When Blockbuster Video started getting rid of all their old console games for $1 or $0.50 or something (BOGO, IIRC), I bought hundreds of NES and Genesis games. I always knew something was weird about my copy of Xexyz and suspected that it could be a prototype, but I never even bothered to remove the shrink-wrap, labels, and price tag BBV put on it...
...until today. I think that was over 10 years ago! I know I found the receipts a few weeks ago but I think I threw them out without looking at the dates.
Anyway, all those years I was skeptical of it being a proto for the same reason: The photocopied label. It looked like a photocopy of full-color retail/final label art, which would usually require a time machine to have on a prototype, so I assumed that it was a rental or something with a damaged label that someome tried to restore, especially since most protos have handwriting or no label. Did I mention that it was missing the left third of the label art? It's missing. It looked like a perfectly straight cut leaving only "XEX" and part of the "Y." You could see old dried adhesive where the rest of the label once was, though I assumed it was more likely from the original retail label since I was still skeptical of it being a prototype. I thought the extra weight was from the wrap and labels BBV had stuck all over it over the years (multiple layers!). I now realize that the label was like that because the individual stickers on the label paper they used were smaller than the game pak's label area. They likely printed beyond the individual labels on the label sheet and used a guillotine to cut the backing off with pieces of multiple label stickers together. They applied them together as a full label, though they did it upside-down.
The left side eventually peeled off when the adhesive degraded.
I began to suspect it was a proto anyway several years ago and wanted to check but I was living out of state and I had it in storage with the rest of the collection. I came back a few years ago and dug it out but I didn't want to check or even remove the BBV shrink-wrap until I was ready to record my effort. I didn't find the time and motivation until today. I am actually somewhat disappointed to see that mine is not the only one known to exist but, hey, congrats to you too, man.
Mine had the same label on the back but I didn't notice because it was under a "This (Nintendo) Game Pak Belongs To:" sticker with a picture of Mario which the previous owner had slapped on over the MicroDen label without even filling it out. It was bigger than the MicroDen Corporation label but smaller than the gray "Do not clean with alcohol, benzene, thinner or such solvents" label that was supposed to be sticking out the sides.
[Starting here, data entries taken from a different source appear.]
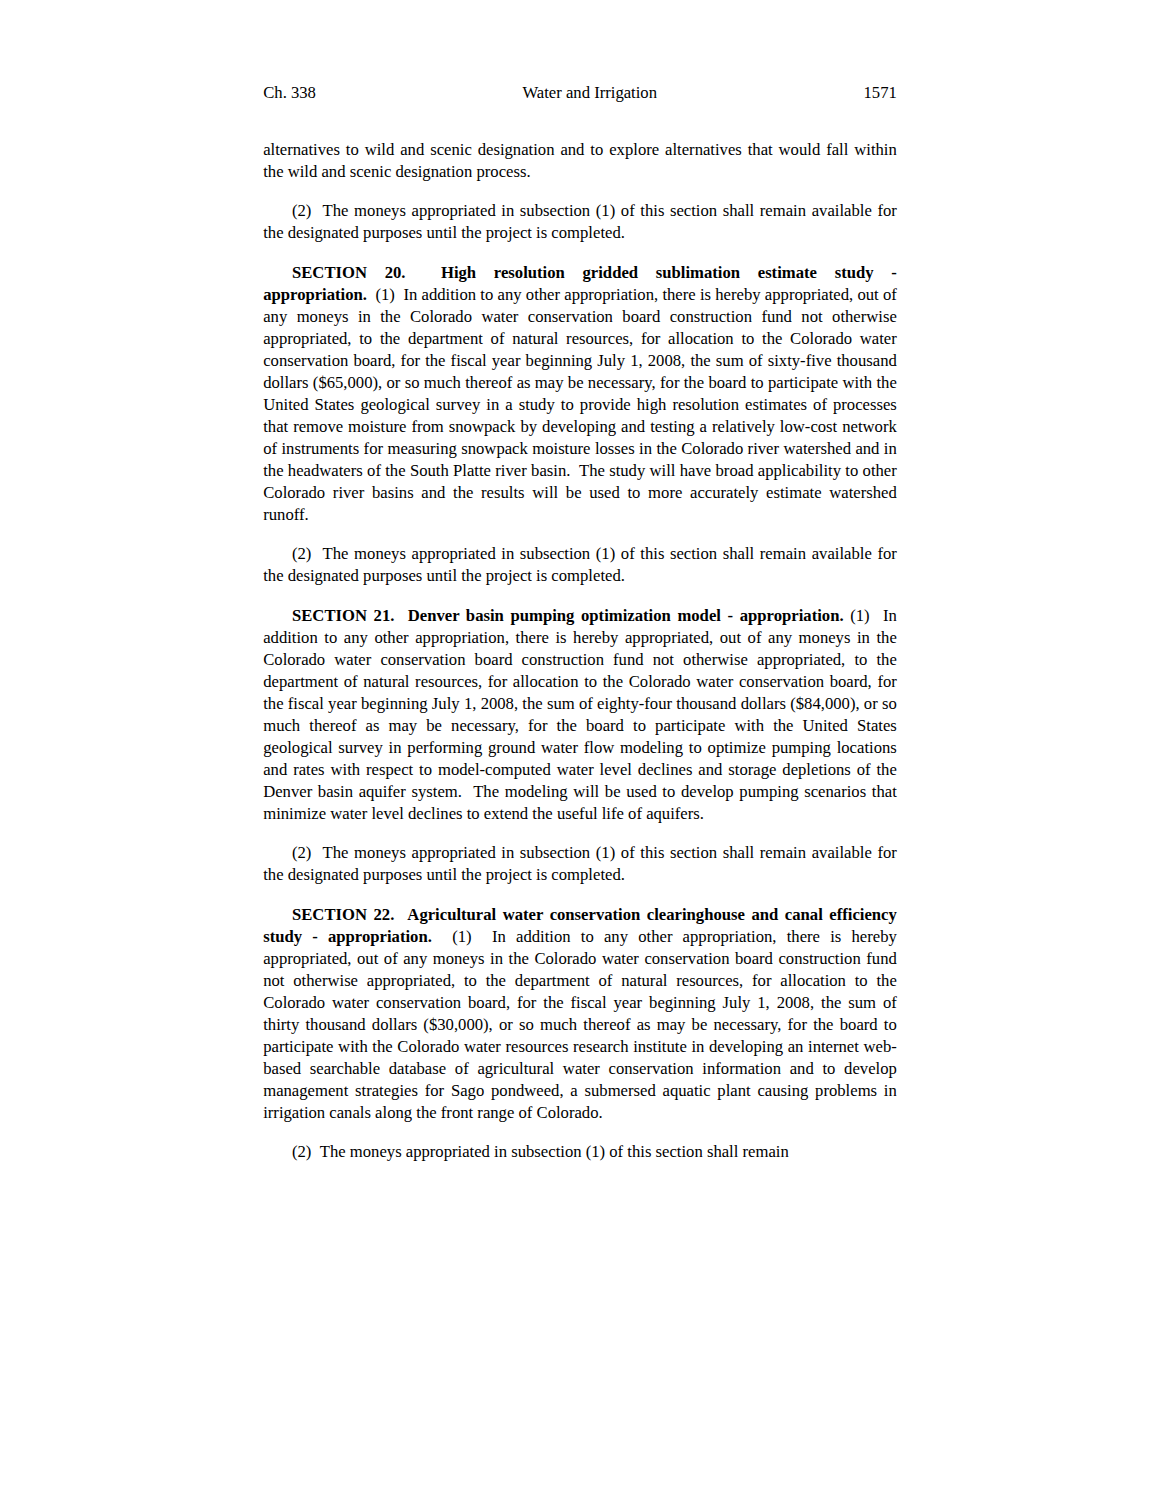Ch. 338 Water and Irrigation 1571
alternatives to wild and scenic designation and to explore alternatives that would fall within the wild and scenic designation process.
(2) The moneys appropriated in subsection (1) of this section shall remain available for the designated purposes until the project is completed.
SECTION 20. High resolution gridded sublimation estimate study - appropriation. (1) In addition to any other appropriation, there is hereby appropriated, out of any moneys in the Colorado water conservation board construction fund not otherwise appropriated, to the department of natural resources, for allocation to the Colorado water conservation board, for the fiscal year beginning July 1, 2008, the sum of sixty-five thousand dollars ($65,000), or so much thereof as may be necessary, for the board to participate with the United States geological survey in a study to provide high resolution estimates of processes that remove moisture from snowpack by developing and testing a relatively low-cost network of instruments for measuring snowpack moisture losses in the Colorado river watershed and in the headwaters of the South Platte river basin. The study will have broad applicability to other Colorado river basins and the results will be used to more accurately estimate watershed runoff.
(2) The moneys appropriated in subsection (1) of this section shall remain available for the designated purposes until the project is completed.
SECTION 21. Denver basin pumping optimization model - appropriation. (1) In addition to any other appropriation, there is hereby appropriated, out of any moneys in the Colorado water conservation board construction fund not otherwise appropriated, to the department of natural resources, for allocation to the Colorado water conservation board, for the fiscal year beginning July 1, 2008, the sum of eighty-four thousand dollars ($84,000), or so much thereof as may be necessary, for the board to participate with the United States geological survey in performing ground water flow modeling to optimize pumping locations and rates with respect to model-computed water level declines and storage depletions of the Denver basin aquifer system. The modeling will be used to develop pumping scenarios that minimize water level declines to extend the useful life of aquifers.
(2) The moneys appropriated in subsection (1) of this section shall remain available for the designated purposes until the project is completed.
SECTION 22. Agricultural water conservation clearinghouse and canal efficiency study - appropriation. (1) In addition to any other appropriation, there is hereby appropriated, out of any moneys in the Colorado water conservation board construction fund not otherwise appropriated, to the department of natural resources, for allocation to the Colorado water conservation board, for the fiscal year beginning July 1, 2008, the sum of thirty thousand dollars ($30,000), or so much thereof as may be necessary, for the board to participate with the Colorado water resources research institute in developing an internet web-based searchable database of agricultural water conservation information and to develop management strategies for Sago pondweed, a submersed aquatic plant causing problems in irrigation canals along the front range of Colorado.
(2) The moneys appropriated in subsection (1) of this section shall remain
When I noticed that the gray label was missing I looked closer and saw that there was another even smaller label underneath, which turned out to be the MicroDen label. My MicroDen label had an additional address and phone number hand-written in the blank space around the MicroDen information: Bill Scott, 220 Emily Dr, Lilburn, GA 30247 and a local 404-925-8899 (local). It seems that MicroDen was a graphic design business and I believe they were involved in making the artwork. I wonder if this other guy was a game reviewer or something who they passed the prototype on to.
When I took it apart I immediately noticed the large PCB with an unpopulated hole for an SRAM battery. Flipping it over, I immediately noticed the EPROMs with stickers covering the UV erasure windows with handwriting on it ("Xexyz CHR" and "Xexyz PRG"). Inspecting closer, I saw NES SKEPROM-01 on the PCB, which the Bootlord DB has associated with many other protos:
http://bootgod.dyndns.org:7777/se...
I played it a bit to see if there were any obvious differences. There is no debug menu or version number or anything suspicious, but I did encounter glitches from the very start. I do not know if these glitches were fixed in the final version. For example, the ghost did not appear first time I entered the second door with the treasure chests. I had to exit and re-enter. It started over and it did it again the next time (ghost appeared when I left and re-entered). When I entered the third door for the first weapon (Ball-something), I got the message saying that I received it but when I left I still had my normal weapon. I would receive the Ball weapon after entering a second time. This also happened more than once. Now, I was using an NES Advantage joystick with turbo functions turned on so I may have triggered a glitch by pressing buttons really fast in an effort to hurry up and test things, but I've actually seen people recommend a turbo controller for this game. The were no graphical glitches so I did not try cleaning the game or testing more thoroughly.
https://dl.dropboxusercontent.com/u/36716461/Xexyz%20Proto.jpg
The attached image is much lower resolution than the one linked above.